Isabelle Crépin-Dehaene, avocate de l'un des accusés

à franceinfo

Sur les bancs de la défense, l'image même de la victime semble encombrante. "Gisèle Pelicot est devenue une icône aujourd'hui, elle a la faveur de la presse, elle est magnifiée. C'est donc très difficile de la déboulonner ou de s'y attaquer", considère Patrick Gontard. "En une décennie, le procès pénal a évolué : on a l'impression désormais qu'il faut absolument protéger les victimes, y compris au prix du déraisonnable", ajoute Olivier Lantelme. Des positions qui expliquent le feu de questions adressées à Gisèle Pelicot au tribunal d'Avignon. Elle-même a résumé ainsi l'effet produit par la stratégie de la défense. "J'ai l'impression que la coupable, c'est moi, et que derrière moi, les 50 [co-accusés] sont des victimes", s'est-elle indignée, largement soutenue, notamment sur les réseaux sociaux.

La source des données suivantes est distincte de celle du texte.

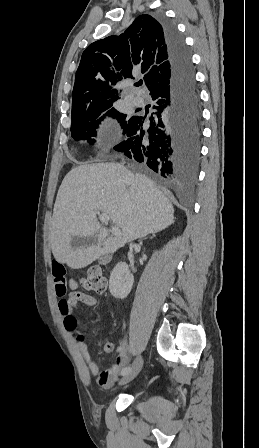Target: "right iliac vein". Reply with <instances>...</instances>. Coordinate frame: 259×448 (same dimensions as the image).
Returning a JSON list of instances; mask_svg holds the SVG:
<instances>
[{"label":"right iliac vein","mask_w":259,"mask_h":448,"mask_svg":"<svg viewBox=\"0 0 259 448\" xmlns=\"http://www.w3.org/2000/svg\"><path fill=\"white\" fill-rule=\"evenodd\" d=\"M143 366V359L142 357L139 355L137 356V358L135 359L132 368L130 370V372L126 375L123 376V378L120 380V385H124L130 381H132L141 371Z\"/></svg>","instance_id":"63e3f726"}]
</instances>
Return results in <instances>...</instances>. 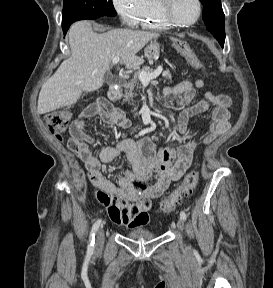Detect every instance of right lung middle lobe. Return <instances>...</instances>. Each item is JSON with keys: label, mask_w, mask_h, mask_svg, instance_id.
<instances>
[{"label": "right lung middle lobe", "mask_w": 273, "mask_h": 288, "mask_svg": "<svg viewBox=\"0 0 273 288\" xmlns=\"http://www.w3.org/2000/svg\"><path fill=\"white\" fill-rule=\"evenodd\" d=\"M112 0H64L62 28L82 19L115 16Z\"/></svg>", "instance_id": "obj_1"}]
</instances>
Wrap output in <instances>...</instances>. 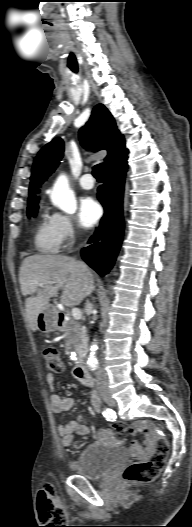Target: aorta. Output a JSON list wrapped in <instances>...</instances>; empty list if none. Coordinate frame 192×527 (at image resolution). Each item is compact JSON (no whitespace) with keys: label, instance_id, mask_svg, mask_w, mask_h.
<instances>
[{"label":"aorta","instance_id":"762f6f07","mask_svg":"<svg viewBox=\"0 0 192 527\" xmlns=\"http://www.w3.org/2000/svg\"><path fill=\"white\" fill-rule=\"evenodd\" d=\"M52 202L55 206L68 214H73L77 210V202L74 192L69 187L68 178L65 174H61L53 186L51 194ZM96 343H92L90 354L88 356L87 364L91 370L98 367V360L96 358Z\"/></svg>","mask_w":192,"mask_h":527}]
</instances>
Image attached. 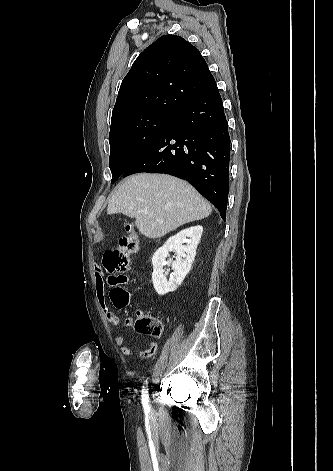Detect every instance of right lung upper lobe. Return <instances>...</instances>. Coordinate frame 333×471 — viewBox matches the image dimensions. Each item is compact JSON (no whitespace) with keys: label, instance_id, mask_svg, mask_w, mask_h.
Segmentation results:
<instances>
[{"label":"right lung upper lobe","instance_id":"right-lung-upper-lobe-1","mask_svg":"<svg viewBox=\"0 0 333 471\" xmlns=\"http://www.w3.org/2000/svg\"><path fill=\"white\" fill-rule=\"evenodd\" d=\"M214 84L196 47L180 36H161L137 57L123 79L111 123L145 111L176 114Z\"/></svg>","mask_w":333,"mask_h":471}]
</instances>
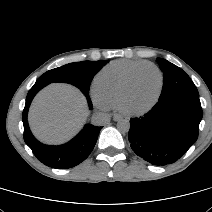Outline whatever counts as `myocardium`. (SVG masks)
Listing matches in <instances>:
<instances>
[{
    "instance_id": "obj_1",
    "label": "myocardium",
    "mask_w": 212,
    "mask_h": 212,
    "mask_svg": "<svg viewBox=\"0 0 212 212\" xmlns=\"http://www.w3.org/2000/svg\"><path fill=\"white\" fill-rule=\"evenodd\" d=\"M146 68H151V69L155 70V72L159 76V88H158L157 94H156L155 98L153 99V101L148 105V107L146 109H144V110L129 109L126 106V100L128 98V95H129V93H130V91H131V89L133 87L134 81H135L138 73L140 71H142L143 69H146ZM163 84H164L163 73L155 64L146 63V64H143V65L137 67L136 69H134L130 73V75H129L128 79L126 80L125 85H124V87L122 89V92H121V95H120V98H119V101H118V105H117L119 110L121 112H123L124 114L130 115V116L143 114L144 112L149 110L158 101V99L160 97V94L162 92Z\"/></svg>"
}]
</instances>
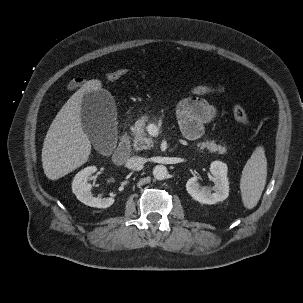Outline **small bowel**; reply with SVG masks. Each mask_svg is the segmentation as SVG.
Segmentation results:
<instances>
[{"instance_id": "1", "label": "small bowel", "mask_w": 303, "mask_h": 303, "mask_svg": "<svg viewBox=\"0 0 303 303\" xmlns=\"http://www.w3.org/2000/svg\"><path fill=\"white\" fill-rule=\"evenodd\" d=\"M84 82L85 80L81 77L73 78L68 83V89H78ZM222 92V87L197 86L191 91L190 96L179 102L176 115L181 132L186 139L201 138L205 127L218 118V109L205 101L204 96Z\"/></svg>"}]
</instances>
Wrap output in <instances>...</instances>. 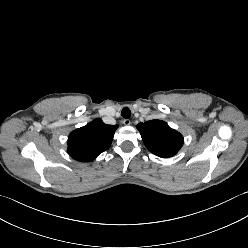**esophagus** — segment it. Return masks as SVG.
I'll return each mask as SVG.
<instances>
[{"instance_id": "obj_1", "label": "esophagus", "mask_w": 248, "mask_h": 248, "mask_svg": "<svg viewBox=\"0 0 248 248\" xmlns=\"http://www.w3.org/2000/svg\"><path fill=\"white\" fill-rule=\"evenodd\" d=\"M123 124H124L125 126H129V125L131 124V121H130L129 119H124V120H123Z\"/></svg>"}]
</instances>
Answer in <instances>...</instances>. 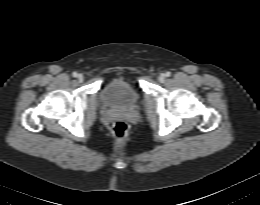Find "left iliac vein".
Instances as JSON below:
<instances>
[{"label": "left iliac vein", "mask_w": 260, "mask_h": 205, "mask_svg": "<svg viewBox=\"0 0 260 205\" xmlns=\"http://www.w3.org/2000/svg\"><path fill=\"white\" fill-rule=\"evenodd\" d=\"M158 80H159L160 82H164V80H165V74H160L159 77H158Z\"/></svg>", "instance_id": "left-iliac-vein-1"}]
</instances>
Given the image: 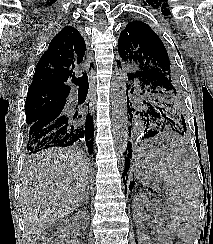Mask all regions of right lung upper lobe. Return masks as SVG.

Les répercussions de la diffusion des images ont poussé des avocats de la défense à plaider, vendredi, pour qu'elle ne soit plus systématique. Et surtout, pour que les médias ne puissent plus les voir. Ce que le président, Roger Arata, a accordé. "On ne gagne rien au niveau du débat à projeter cela à la vue du monde entier", estime Olivier Lantelme, se félicitant de cette décision. Selon lui, Gisèle Pelicot "ne peut pas avoir les clefs de la dignité, y compris de sa propre dignité : ce n'est pas parce qu'elle dit 'ça ne me dérange pas', que président doit acquiescer", tranche l'avocat. La victime continuera donc de visionner l'horreur des sévices qui lui ont été infligés, mais aucun journaliste ne pourra en rendre compte. Un avantage pour la défense.